> **Document text**
Mr. Gordon Prentice (Pendle)

I wonder whether the right hon. Gentleman has received a letter from his colleague, the right hon. Member for South Norfolk (Mr. MacGregor), who said during the trunk roads review when he was Secretary of State for Transport: Increases in fuel duty, and motorway tolling, will help people to make more informed choices about the cost of using their cars."—[Official Report, 30 March 1994; Vol. 240, c. 930.] Has he received such a letter?

Mr. Redwood

I have not, but I have had praise from my right hon. Friend the Member for South Norfolk (Mr. MacGregor), who thinks that my initiative is excellent. He gives it his full support; he stopped me only the other day to say just that.

Another correspondent writes to me to say that We have in yourself someone who will speak up for the overtaxed motorist". He goes on to say something that Labour Members should listen to very carefully: As a retired senior citizen of 71 years, I own a small economical car to enable me to take advantage of the freedom of movement it gives me. Furthermore, public transport is so expensive that even allowing for road tax, insurance and repairs it is still much cheaper than buses and trains. Time too is a consideration.

> **Directions**
1. Update the passage of the parliamentary exchange that opens with the words containing "I wonder whether" and closes with "such a letter?", changing "fuel duty" to "petrol duty".
2. Using the parliamentary exchange, answer these:
(a) Which constituency does Mr. MacGregor represent?
(b) What date is given for the cited Official Report?
(c) What age does the retired correspondent give?

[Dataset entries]

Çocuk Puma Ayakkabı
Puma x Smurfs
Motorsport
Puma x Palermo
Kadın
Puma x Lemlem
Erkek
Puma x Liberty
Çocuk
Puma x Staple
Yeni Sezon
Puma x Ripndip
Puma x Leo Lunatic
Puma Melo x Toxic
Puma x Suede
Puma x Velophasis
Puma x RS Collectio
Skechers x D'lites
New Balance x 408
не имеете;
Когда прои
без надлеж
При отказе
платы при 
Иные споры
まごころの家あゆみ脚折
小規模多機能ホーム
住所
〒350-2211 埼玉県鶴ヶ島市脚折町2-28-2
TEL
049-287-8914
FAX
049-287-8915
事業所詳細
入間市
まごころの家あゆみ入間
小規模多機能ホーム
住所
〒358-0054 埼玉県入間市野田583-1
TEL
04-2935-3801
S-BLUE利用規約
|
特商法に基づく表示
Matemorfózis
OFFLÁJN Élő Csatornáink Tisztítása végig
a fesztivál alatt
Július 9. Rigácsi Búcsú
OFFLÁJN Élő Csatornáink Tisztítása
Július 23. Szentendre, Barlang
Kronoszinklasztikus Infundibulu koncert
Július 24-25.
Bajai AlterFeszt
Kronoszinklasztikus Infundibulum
==
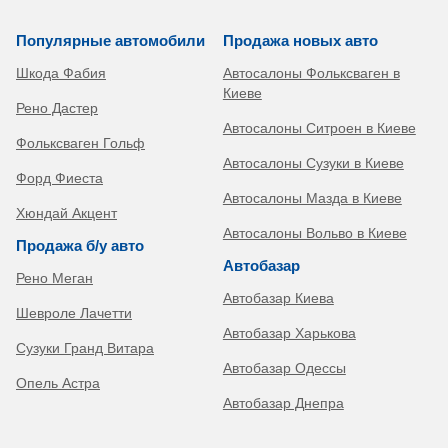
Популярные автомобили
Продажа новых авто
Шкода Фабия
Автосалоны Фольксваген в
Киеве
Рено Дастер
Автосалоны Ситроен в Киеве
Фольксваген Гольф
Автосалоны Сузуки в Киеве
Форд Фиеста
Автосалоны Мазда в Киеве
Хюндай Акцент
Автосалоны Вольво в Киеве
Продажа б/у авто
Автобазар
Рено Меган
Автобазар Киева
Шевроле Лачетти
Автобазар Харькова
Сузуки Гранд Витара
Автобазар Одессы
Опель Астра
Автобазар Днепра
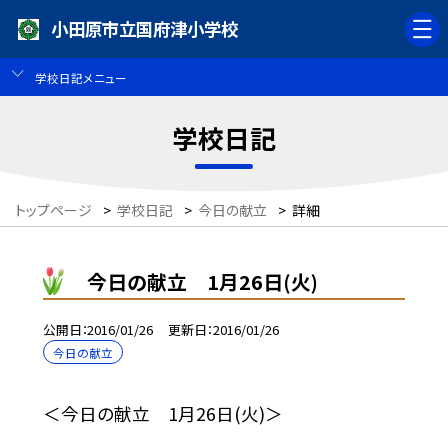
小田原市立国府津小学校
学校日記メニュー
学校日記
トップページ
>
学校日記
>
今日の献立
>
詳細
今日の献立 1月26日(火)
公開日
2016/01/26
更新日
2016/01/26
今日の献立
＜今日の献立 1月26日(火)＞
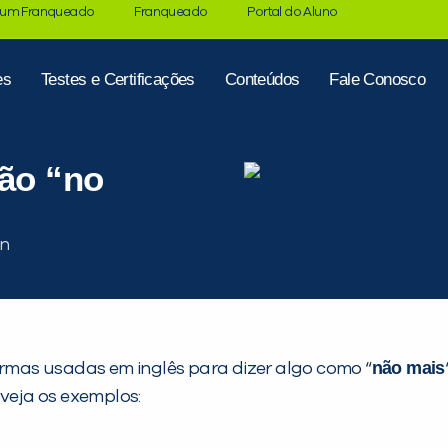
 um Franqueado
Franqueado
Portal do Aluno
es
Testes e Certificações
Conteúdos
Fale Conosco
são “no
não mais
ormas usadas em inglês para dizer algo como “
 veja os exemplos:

> **Answers below**
1.
I wonder whether the right hon. Gentleman has received a letter from his colleague, the right hon. Member for South Norfolk (Mr. MacGregor), who said during the trunk roads review when he was Secretary of State for Transport: Increases in petrol duty, and motorway tolling, will help people to make more informed choices about the cost of using their cars."—[Official Report, 30 March 1994; Vol. 240, c. 930.] Has he received such a letter?

2.
(a) South Norfolk
(b) 30 March 1994
(c) 71